Resurrection

Day

 

 

REVIEWS

South County Chronicle

"Out of the Future, Into the Past"

 by Aileen Torres

     The question of faith may be on the forefront of more people’s minds after September 11, making the present a perfect time for the introduction of Springfield resident Tom Wyckoff’s debut novel, Resurrection Day, which tackles religion head-on in the context of more secular issues. For those who are wary of Christian writers who pontificate from leaden pages, fear not for Wyckoff does not belong to this group of proselytizers. That’s not to say that he’s not a Christian; he is  . . .

    Resurrection Day is a novel that crosses several genres and incorporates religious, political, philosophical, and moral themes in a complex narrative that follows the evolution of an exclusive team of Recovery Force Commandos as they perform various time-travel missions into the distant past. Tom Anderson, Enid Welch, Dixon Shade, and Billy Gene Brooks are the main characters who form a tightly knit circle of professional associates and personal friends. The narrative moves in a postmodern landscape connecting all space and time through the time traveling capabilities of the 22nd Century. The Recovery Force Commandos infiltrate such places as ancient Babylon, Scythia, Pompeii, and Jerusalem in order to recover elusive historical artifacts. The team soon becomes entangled in a web of politico-religious intrigue as the President of the United States authorizes a top-secret mission to recover the body of Christ after his crucifixion in an attempt to debunk the myth of Christ’s resurrection; an act that has the potential to fractionalize the contentious religious right and render it politically impotent.

     “The whole idea of somebody going back to take Jesus’ body from the tomb and the implications of that were just so fascinating to me that all the pieces just started coming together. I really wasn’t so worried about the theology of it,” says Wyckoff, emphasizing the precedence of the narrative plot over the novel’s religious or theological implications.

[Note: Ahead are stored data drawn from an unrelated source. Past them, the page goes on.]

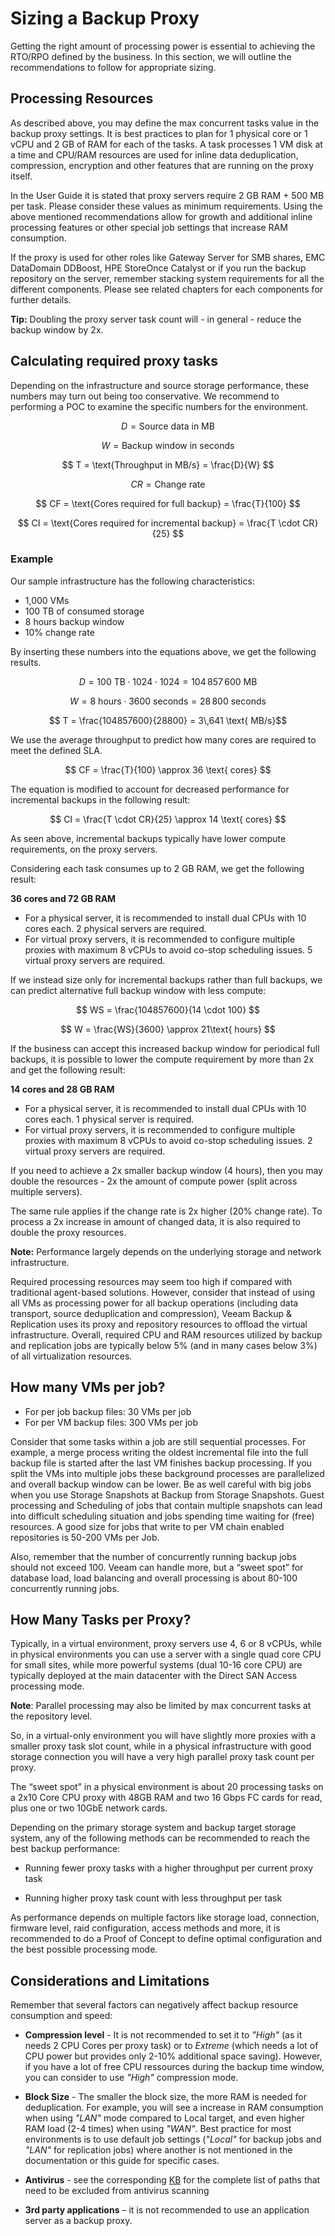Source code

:<!--- This was last Changed 03-05-17 by PS --->

# Sizing a Backup Proxy

Getting the right amount of processing power is essential to achieving the RTO/RPO defined by the business. In this section, we will outline the recommendations to follow for appropriate sizing.

## Processing Resources

As described above, you may define the max concurrent tasks value in the
backup proxy settings. It is best practices to plan for 1 physical core or 1 vCPU
and 2 GB of RAM for each of the tasks. A task processes 1 VM disk at a time and CPU/RAM
resources are used for inline data deduplication, compression, encryption and other features that are
running on the proxy itself.

In the User Guide it is stated that proxy servers require 2 GB RAM + 500 MB per task.
Please consider these values as minimum requirements. Using the above
mentioned recommendations allow for growth and additional inline processing features
or other special job settings that increase RAM consumption.

If the proxy is used for other roles like Gateway Server for SMB shares, EMC
DataDomain DDBoost, HPE StoreOnce Catalyst or if you run the backup repository
on the server, remember stacking system requirements for all the different components.
Please see related chapters for each components for further details.

**Tip:** Doubling the proxy server task count will - in general - reduce the backup window by 2x.

## Calculating required proxy tasks

Depending on the infrastructure and source storage performance, these numbers
may turn out being too conservative. We recommend to performing a POC to
examine the specific numbers for the environment.

$$ D = \text{Source data in MB} $$

$$ W = \text{Backup window in seconds} $$

$$ T = \text{Throughput in MB/s} = \frac{D}{W} $$

$$ CR = \text{Change rate} $$

$$ CF = \text{Cores required for full backup} = \frac{T}{100} $$

$$ CI = \text{Cores required for incremental backup} = \frac{T \cdot CR}{25} $$

### Example

Our sample infrastructure has the following characteristics:

- 1,000 VMs
- 100 TB of consumed storage
- 8 hours backup window
- 10% change rate

By inserting these numbers into the equations above, we get the following
results.

$$ D = 100\text{ TB} \cdot 1024 \cdot 1024 = 104\,857\,600 \text { MB}$$

$$ W = 8\text{ hours} \cdot 3600 \text{ seconds} = 28\,800 \text{ seconds}$$

$$ T = \frac{104857600}{28800} = 3\,641 \text{ MB/s}$$

We use the average throughput to predict how many cores are required
to meet the defined SLA.

$$ CF = \frac{T}{100} \approx 36 \text{ cores} $$

The equation is modified to account for decreased performance for incremental
backups in the following result:

$$ CI = \frac{T \cdot CR}{25} \approx 14 \text{ cores} $$

As seen above, incremental backups typically have lower compute requirements,
on the proxy servers.

Considering each task consumes up to 2 GB RAM, we get the following result:

**36 cores and 72 GB RAM**

- For a physical server, it is recommended to install dual CPUs with 10 cores each.
  2 physical servers are required.
- For virtual proxy servers, it is recommended to configure multiple proxies
  with maximum 8 vCPUs to avoid co-stop scheduling issues. 5 virtual proxy
  servers are required.

If we instead size only for incremental backups rather than
full backups, we can predict alternative full backup window with less compute:

$$ WS = \frac{104857600}{14 \cdot 100} $$

$$ W = \frac{WS}{3600} \approx 21\text{ hours} $$

If the business can accept this increased backup window for periodical full
backups, it is possible to lower the compute requirement by more than 2x and
get the following result:

**14 cores and 28 GB RAM**

- For a physical server, it is recommended to install dual CPUs with 10 cores each.
  1 physical server is required.
- For virtual proxy servers, it is recommended to configure multiple proxies
  with maximum 8 vCPUs to avoid co-stop scheduling issues. 2 virtual proxy
  servers are required.

If you need to achieve a 2x smaller backup window (4 hours), then you may double
the resources - 2x the amount of compute power (split across multiple servers).

The same rule applies if the change rate is 2x higher (20% change rate).
To process a 2x increase in amount of changed data, it is also required to double
the proxy resources.

**Note:** Performance largely depends on the underlying storage
and network infrastructure.

Required processing resources may seem too high if compared with
traditional agent-based solutions. However, consider that instead of
using all VMs as processing power for all backup operations (including
data transport, source deduplication and compression), Veeam Backup &
Replication uses its proxy and repository resources to offload the virtual
infrastructure. Overall, required CPU and RAM resources utilized by backup
and replication jobs are typically below 5% (and in many cases below 3%) of
all virtualization resources.

## How many VMs per job?

* For per job backup files: 30 VMs per job
* For per VM backup files: 300 VMs per job

Consider that some tasks within a job are still
sequential processes. For example, a merge process writing the oldest
incremental file into the full backup file is started after the last VM finishes
backup processing. If you split the VMs into multiple jobs these background
processes are parallelized and overall backup window can be lower.
Be as well careful with big jobs when you use Storage Snapshots at Backup
from Storage Snapshots. Guest processing and Scheduling of jobs that contain
multiple snapshots can lead into difficult scheduling situation and jobs
spending time waiting for (free) resources. A good size for jobs that
write to per VM chain enabled repositories is 50-200 VMs per Job.

Also, remember that the number of concurrently running backup jobs should not exceed 100. Veeam can handle more, but
a “sweet spot” for database load, load balancing and overall processing
is about 80-100 concurrently running jobs.

## How Many Tasks per Proxy?

Typically, in a virtual environment, proxy servers use 4, 6 or 8 vCPUs,
while in physical environments you can use a server with a single quad
core CPU for small sites, while more powerful systems (dual 10-16 core CPU)
are typically deployed at the main datacenter with the Direct SAN Access
processing mode.

**Note**: Parallel processing may also be limited by max concurrent
tasks at the repository level.

So, in a virtual-only environment you will have slightly more proxies
with a smaller proxy task slot count, while in a physical infrastructure with
good storage connection you will have a very high parallel proxy task
count per proxy.

The “sweet spot” in a physical environment is about 20 processing tasks on a 2x10 Core CPU proxy with 48GB RAM and two 16 Gbps FC cards for read, plus one or two 10GbE network cards.

Depending on the primary storage system and backup target storage
system, any of the following methods can be recommended to reach the
best backup performance:

-   Running fewer proxy tasks with a higher throughput per current proxy
    task

-   Running higher proxy task count with less throughput per task

As performance depends on multiple factors like storage load,
connection, firmware level, raid configuration, access methods and
more, it is recommended to do a Proof of Concept to define optimal
configuration and the best possible processing mode.

## Considerations and Limitations

Remember that several factors can negatively affect backup resource
consumption and speed:

-   **Compression level** - It is not recommended to set it to *"High"*
    (as it needs 2 CPU Cores per proxy task) or to *Extreme* (which
    needs a lot of CPU power but provides only 2-10% additional
    space saving). However, if you have a lot of free CPU ressources
    during the backup time window, you can consider to use *"High"* compression
    mode.

-   **Block Size** - The smaller the block size, the more RAM is needed for deduplication. For example, you will see a increase in RAM consumption when using *"LAN"* mode compared to Local target, and even higher RAM load (2-4 times) when using *"WAN"*. Best practice for most environments is to use default job settings (*"Local"* for backup jobs and *"LAN"* for replication jobs) where another is not mentioned in the documentation or this guide for specific cases.

-   **Antivirus** - see the corresponding [KB](https://www.veeam.com/kb1999) for the complete list of paths that need to be excluded from antivirus scanning

-   **3rd party applications** – it is not recommended to use an
    application server as a backup proxy.
<!-- AN2016 21.06.2016 -->
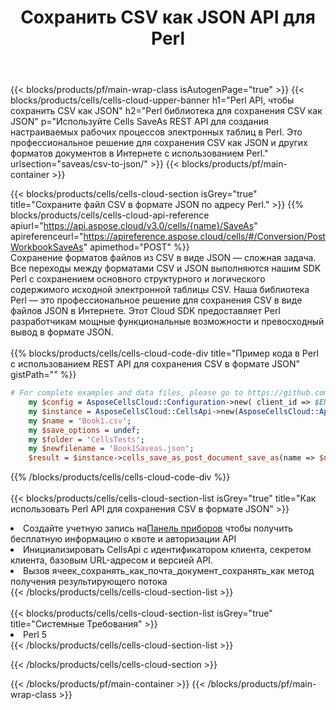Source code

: ﻿---
title:  Сохранить CSV как JSON API для Perl
description:  Использование Aspose.Cells Cloud SDK для Perl для сохранения файла формата CSV в виде файла формата JSON.
url: /ru/perl/saveas/csv-to-json/
---
{{< blocks/products/pf/main-wrap-class isAutogenPage="true" >}}
{{< blocks/products/cells/cells-cloud-upper-banner h1="Perl API, чтобы сохранить CSV как JSON" h2="Perl библиотека для сохранения CSV как JSON" p="Используйте Cells SaveAs REST API для создания настраиваемых рабочих процессов электронных таблиц в Perl. Это профессиональное решение для сохранения CSV как JSON и других форматов документов в Интернете с использованием Perl." urlsection="saveas/csv-to-json/" >}}
{{< blocks/products/pf/main-container >}}

{{< blocks/products/cells/cells-cloud-section isGrey="true" title="Сохраните файл CSV в формате JSON по адресу Perl." >}}
{{% blocks/products/cells/cells-cloud-api-reference apiurl="https://api.aspose.cloud/v3.0/cells/{name}/SaveAs" apireferenceurl="https://apireference.aspose.cloud/cells/#/Conversion/PostWorkbookSaveAs" apimethod="POST" %}}
<br/>
Сохранение форматов файлов из CSV в виде JSON — сложная задача. Все переходы между форматами CSV и JSON выполняются нашим SDK Perl с сохранением основного структурного и логического содержимого исходной электронной таблицы CSV. Наша библиотека Perl — это профессиональное решение для сохранения CSV в виде файлов JSON в Интернете. Этот Cloud SDK предоставляет Perl разработчикам мощные функциональные возможности и превосходный вывод в формате JSON.
<br/>
<br/>
{{% blocks/products/cells/cells-cloud-code-div title="Пример кода в Perl с использованием REST API для сохранения CSV в формате JSON" gistPath="" %}}
  
```perl
# For complete examples and data files, please go to https://github.com/aspose-cells-cloud/aspose-cells-cloud-perl/
    my $config = AsposeCellsCloud::Configuration->new( client_id => $ENV{'ProductClientId'}, client_secret => $ENV{'ProductClientSecret'});
    my $instance = AsposeCellsCloud::CellsApi->new(AsposeCellsCloud::ApiClient->new( $config));
    my $name = 'Book1.csv';
    my $save_options = undef;
    my $folder = 'CellsTests';
    my $newfilename = 'Book1Saveas.json';
    $result = $instance->cells_save_as_post_document_save_as(name => $name,save_options => $save_options, newfilename => $newfilename, folder => $folder);
```
  
{{% /blocks/products/cells/cells-cloud-code-div %}}
<br/>
<br/>
{{< blocks/products/cells/cells-cloud-section-list isGrey="true" title="Как использовать Perl API для сохранения CSV в формате JSON" >}}
<li> Создайте учетную запись на<a href="https://dashboard.aspose.cloud/">Панель приборов</a> чтобы получить бесплатную информацию о квоте и авторизации API</li>
<li>Инициализировать CellsApi с идентификатором клиента, секретом клиента, базовым URL-адресом и версией API.</li>
<li>Вызов ячеек_сохранять_как_почта_документ_сохранять_как метод получения результирующего потока</li>
{{< /blocks/products/cells/cells-cloud-section-list >}}
<br/>
<br/>
{{< blocks/products/cells/cells-cloud-section-list isGrey="true" title="Системные Требования" >}}
<li>Perl 5</li>
{{< /blocks/products/cells/cells-cloud-section-list >}}

{{< /blocks/products/cells/cells-cloud-section >}}

{{< /blocks/products/pf/main-container >}}
{{< /blocks/products/pf/main-wrap-class >}}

     In addition to tackling questions of faith and morality, Resurrection Day also addresses the debate over the nature of time, which is the pervasive, although somewhat underscored, backdrop of the novel. The preface includes a quote from Einstein on arbitrary chronological categories: “The distinction between past, present, and future is only an illusion, however persistent. Time is not at all what it seems.” This philosophical quote is an appropriate lead to the extent that the novel tackles the question of whether man can change history by going back in time, or whether history is already predetermined, and therefore immutable. The notion of time and the theories of relativity and quantum realities are all issues that loom large, though mostly implicitly, in the background of Resurrection Day.

     Now that Wyckoff is officially a published author, he’s already thinking ahead to his next project, a nonfiction piece this time, tentatively entitled, Mission: A Cold War Remembrance. It will center on his experiences during the four years he spent in East Germany. But even though he has chosen to abandon fiction writing for the moment, Wyckoff is unlikely to ever stop telling stories.